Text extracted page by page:
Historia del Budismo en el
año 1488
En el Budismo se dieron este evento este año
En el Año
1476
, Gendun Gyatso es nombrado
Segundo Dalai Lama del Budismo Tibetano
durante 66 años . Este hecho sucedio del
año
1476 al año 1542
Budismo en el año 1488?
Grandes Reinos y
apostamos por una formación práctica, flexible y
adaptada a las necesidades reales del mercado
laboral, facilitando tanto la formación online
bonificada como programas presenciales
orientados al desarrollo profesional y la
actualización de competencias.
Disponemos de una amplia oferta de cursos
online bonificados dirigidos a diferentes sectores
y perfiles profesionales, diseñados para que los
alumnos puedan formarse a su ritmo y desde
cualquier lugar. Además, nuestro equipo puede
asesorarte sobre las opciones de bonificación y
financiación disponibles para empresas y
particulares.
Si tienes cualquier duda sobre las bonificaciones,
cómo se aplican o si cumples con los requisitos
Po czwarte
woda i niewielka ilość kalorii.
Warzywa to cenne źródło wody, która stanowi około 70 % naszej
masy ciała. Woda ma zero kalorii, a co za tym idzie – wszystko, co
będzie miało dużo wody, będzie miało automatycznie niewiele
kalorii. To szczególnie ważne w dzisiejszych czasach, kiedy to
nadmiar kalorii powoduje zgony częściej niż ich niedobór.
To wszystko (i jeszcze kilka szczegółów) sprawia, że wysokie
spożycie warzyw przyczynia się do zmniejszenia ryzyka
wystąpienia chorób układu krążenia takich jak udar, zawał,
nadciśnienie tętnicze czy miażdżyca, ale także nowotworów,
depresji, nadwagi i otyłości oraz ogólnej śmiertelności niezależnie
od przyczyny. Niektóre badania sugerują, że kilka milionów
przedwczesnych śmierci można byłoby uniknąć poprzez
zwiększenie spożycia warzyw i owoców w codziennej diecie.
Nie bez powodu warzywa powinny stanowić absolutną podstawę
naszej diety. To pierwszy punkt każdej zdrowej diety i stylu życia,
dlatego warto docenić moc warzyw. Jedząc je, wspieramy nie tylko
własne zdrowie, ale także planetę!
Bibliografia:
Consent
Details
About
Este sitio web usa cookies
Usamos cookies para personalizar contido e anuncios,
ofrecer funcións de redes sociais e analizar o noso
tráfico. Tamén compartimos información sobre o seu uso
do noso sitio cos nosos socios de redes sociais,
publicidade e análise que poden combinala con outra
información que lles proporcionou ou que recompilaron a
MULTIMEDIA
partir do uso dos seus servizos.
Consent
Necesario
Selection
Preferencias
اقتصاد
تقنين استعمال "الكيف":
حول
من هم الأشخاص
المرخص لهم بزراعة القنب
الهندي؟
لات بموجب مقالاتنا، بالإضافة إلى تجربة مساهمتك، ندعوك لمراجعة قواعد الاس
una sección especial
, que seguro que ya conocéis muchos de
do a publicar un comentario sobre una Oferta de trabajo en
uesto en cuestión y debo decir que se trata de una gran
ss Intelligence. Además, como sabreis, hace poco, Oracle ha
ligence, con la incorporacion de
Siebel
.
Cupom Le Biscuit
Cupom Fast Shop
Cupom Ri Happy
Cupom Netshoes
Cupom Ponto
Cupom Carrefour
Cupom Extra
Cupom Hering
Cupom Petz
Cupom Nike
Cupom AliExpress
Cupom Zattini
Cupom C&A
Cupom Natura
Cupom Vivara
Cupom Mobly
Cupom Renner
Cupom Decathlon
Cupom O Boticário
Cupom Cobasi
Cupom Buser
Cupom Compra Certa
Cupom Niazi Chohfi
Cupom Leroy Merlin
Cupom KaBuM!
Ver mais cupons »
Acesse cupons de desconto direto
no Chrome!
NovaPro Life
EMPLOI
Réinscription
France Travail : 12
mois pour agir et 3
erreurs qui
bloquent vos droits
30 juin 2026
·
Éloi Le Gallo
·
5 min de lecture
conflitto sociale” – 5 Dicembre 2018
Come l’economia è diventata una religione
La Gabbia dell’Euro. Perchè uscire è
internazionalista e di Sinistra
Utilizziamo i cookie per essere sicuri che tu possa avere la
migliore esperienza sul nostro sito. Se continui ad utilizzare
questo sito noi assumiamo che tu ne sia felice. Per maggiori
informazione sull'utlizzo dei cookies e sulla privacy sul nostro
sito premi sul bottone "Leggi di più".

== WHAT IS REQUIRED ==
Reproduce every line of the records above, without changing a single character.

== COMPLETED TASK ==
Historia del Budismo en el
año 1488
En el Budismo se dieron este evento este año
En el Año
1476
, Gendun Gyatso es nombrado
Segundo Dalai Lama del Budismo Tibetano
durante 66 años . Este hecho sucedio del
año
1476 al año 1542
Budismo en el año 1488?
Grandes Reinos y
apostamos por una formación práctica, flexible y
adaptada a las necesidades reales del mercado
laboral, facilitando tanto la formación online
bonificada como programas presenciales
orientados al desarrollo profesional y la
actualización de competencias.
Disponemos de una amplia oferta de cursos
online bonificados dirigidos a diferentes sectores
y perfiles profesionales, diseñados para que los
alumnos puedan formarse a su ritmo y desde
cualquier lugar. Además, nuestro equipo puede
asesorarte sobre las opciones de bonificación y
financiación disponibles para empresas y
particulares.
Si tienes cualquier duda sobre las bonificaciones,
cómo se aplican o si cumples con los requisitos
Po czwarte
woda i niewielka ilość kalorii.
Warzywa to cenne źródło wody, która stanowi około 70 % naszej
masy ciała. Woda ma zero kalorii, a co za tym idzie – wszystko, co
będzie miało dużo wody, będzie miało automatycznie niewiele
kalorii. To szczególnie ważne w dzisiejszych czasach, kiedy to
nadmiar kalorii powoduje zgony częściej niż ich niedobór.
To wszystko (i jeszcze kilka szczegółów) sprawia, że wysokie
spożycie warzyw przyczynia się do zmniejszenia ryzyka
wystąpienia chorób układu krążenia takich jak udar, zawał,
nadciśnienie tętnicze czy miażdżyca, ale także nowotworów,
depresji, nadwagi i otyłości oraz ogólnej śmiertelności niezależnie
od przyczyny. Niektóre badania sugerują, że kilka milionów
przedwczesnych śmierci można byłoby uniknąć poprzez
zwiększenie spożycia warzyw i owoców w codziennej diecie.
Nie bez powodu warzywa powinny stanowić absolutną podstawę
naszej diety. To pierwszy punkt każdej zdrowej diety i stylu życia,
dlatego warto docenić moc warzyw. Jedząc je, wspieramy nie tylko
własne zdrowie, ale także planetę!
Bibliografia:
Consent
Details
About
Este sitio web usa cookies
Usamos cookies para personalizar contido e anuncios,
ofrecer funcións de redes sociais e analizar o noso
tráfico. Tamén compartimos información sobre o seu uso
do noso sitio cos nosos socios de redes sociais,
publicidade e análise que poden combinala con outra
información que lles proporcionou ou que recompilaron a
MULTIMEDIA
partir do uso dos seus servizos.
Consent
Necesario
Selection
Preferencias
اقتصاد
تقنين استعمال "الكيف":
حول
من هم الأشخاص
المرخص لهم بزراعة القنب
الهندي؟
لات بموجب مقالاتنا، بالإضافة إلى تجربة مساهمتك، ندعوك لمراجعة قواعد الاس
una sección especial
, que seguro que ya conocéis muchos de
do a publicar un comentario sobre una Oferta de trabajo en
uesto en cuestión y debo decir que se trata de una gran
ss Intelligence. Además, como sabreis, hace poco, Oracle ha
ligence, con la incorporacion de
Siebel
.
Cupom Le Biscuit
Cupom Fast Shop
Cupom Ri Happy
Cupom Netshoes
Cupom Ponto
Cupom Carrefour
Cupom Extra
Cupom Hering
Cupom Petz
Cupom Nike
Cupom AliExpress
Cupom Zattini
Cupom C&A
Cupom Natura
Cupom Vivara
Cupom Mobly
Cupom Renner
Cupom Decathlon
Cupom O Boticário
Cupom Cobasi
Cupom Buser
Cupom Compra Certa
Cupom Niazi Chohfi
Cupom Leroy Merlin
Cupom KaBuM!
Ver mais cupons »
Acesse cupons de desconto direto
no Chrome!
NovaPro Life
EMPLOI
Réinscription
France Travail : 12
mois pour agir et 3
erreurs qui
bloquent vos droits
30 juin 2026
·
Éloi Le Gallo
·
5 min de lecture
conflitto sociale” – 5 Dicembre 2018
Come l’economia è diventata una religione
La Gabbia dell’Euro. Perchè uscire è
internazionalista e di Sinistra
Utilizziamo i cookie per essere sicuri che tu possa avere la
migliore esperienza sul nostro sito. Se continui ad utilizzare
questo sito noi assumiamo che tu ne sia felice. Per maggiori
informazione sull'utlizzo dei cookies e sulla privacy sul nostro
sito premi sul bottone "Leggi di più".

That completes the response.